El diario se interrumpe en dos ocasiones para dar paso a su última obra en lo que él llama primer y segundo intento. Kertész tardó trece años en escribir «Sin destino», su gran novela y para muchos la mejor sobre el Holocausto, y ha tardado otros trece en escribir este libro en una época muy difícil que tuvo su momento de iluminación cuando le concedieron el Nobel en 2002. No dejó de torturarse por la imposibilidad de ser feliz y el miedo a la perspectiva de un final que adivinaba penoso y humillante, pero el reconocimiento mundial y la compensación económica le proporcionaron al menos la posibilidad de disfrutar de ciertas comodidades y de viajar.

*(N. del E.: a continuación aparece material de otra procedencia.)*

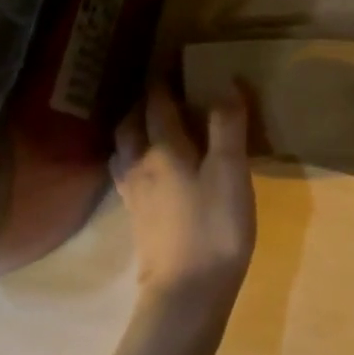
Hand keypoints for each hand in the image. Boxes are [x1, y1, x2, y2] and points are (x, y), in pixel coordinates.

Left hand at [112, 83, 255, 310]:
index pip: (157, 104)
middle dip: (141, 104)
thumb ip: (227, 126)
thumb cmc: (214, 227)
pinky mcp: (137, 220)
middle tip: (159, 93)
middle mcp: (141, 166)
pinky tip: (147, 170)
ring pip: (123, 151)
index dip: (162, 81)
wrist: (187, 292)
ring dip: (131, 131)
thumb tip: (225, 84)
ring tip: (148, 126)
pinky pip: (126, 176)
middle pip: (130, 125)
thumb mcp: (231, 172)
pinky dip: (132, 160)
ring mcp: (134, 195)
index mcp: (164, 149)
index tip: (169, 62)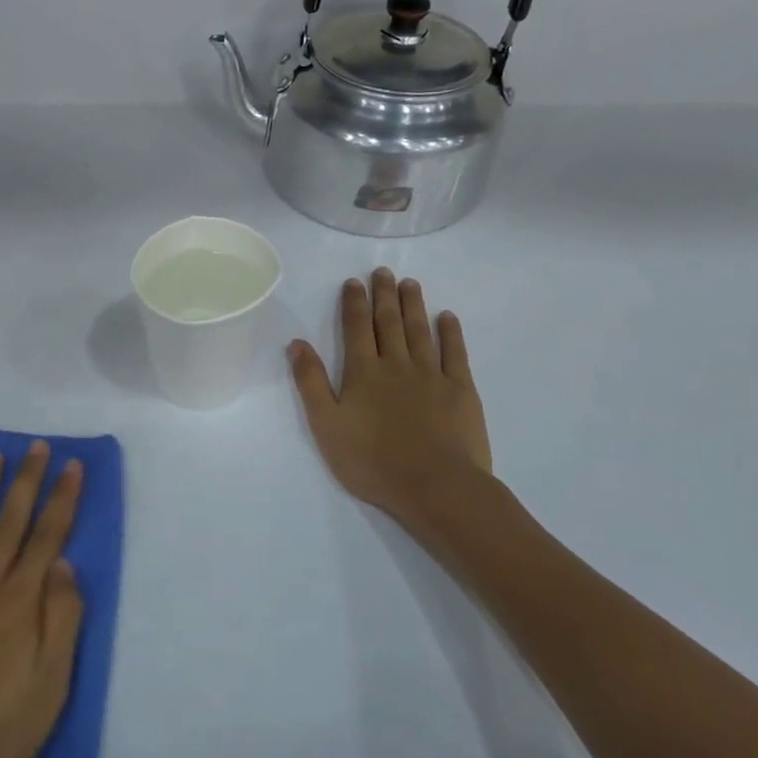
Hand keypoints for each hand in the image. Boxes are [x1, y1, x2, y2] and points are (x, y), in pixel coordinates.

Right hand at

Si hubiera que buscar una palabra clave en este libro sería «temor»: por su decadencia física, por la posibilidad de que su estilo se deteriore, por la falta de inspiración, por el resurgimiento de los nacionalismos, por el continuo acoso a los judíos y la posibilidad de un nuevo genocidio. En ese temor está la esencia de Kertész, su «judeidad», porque leer a este escritor judío «no asimilado» o no practicante, siempre es volver a Auschwitz o acercarse a la permanente sombra que proyecta sobre el presente. En el verano de 1944 él fue uno más entre el medio millón que hicieron que el húngaro se convirtiera en la lengua más hablada del campo de exterminio. Elige a Arthur Koestler, al que consideraba su pariente espiritual, y a su mujer Cynthia como protagonistas de su novela. El matrimonio se suicidó y Kertész los convierte en un espejo de su propia vida, de la dificultad de sobrevivir cuando se ha desintegrado el propio mundo Vya no hay, a su juicio, nada a lo que pueda llamarse cultura europea.
Una vez más la añoranza por el mundo de ayer vivida por un escritor que es consciente de ser uno de los últimos supervivientes y de la responsabilidad que le atañe. Pero su lenguaje, por el que tanto sufre en estos diarios, y su lucidez, permanecen intactos en este libro que habla de «la inimaginable aridez de la decadencia».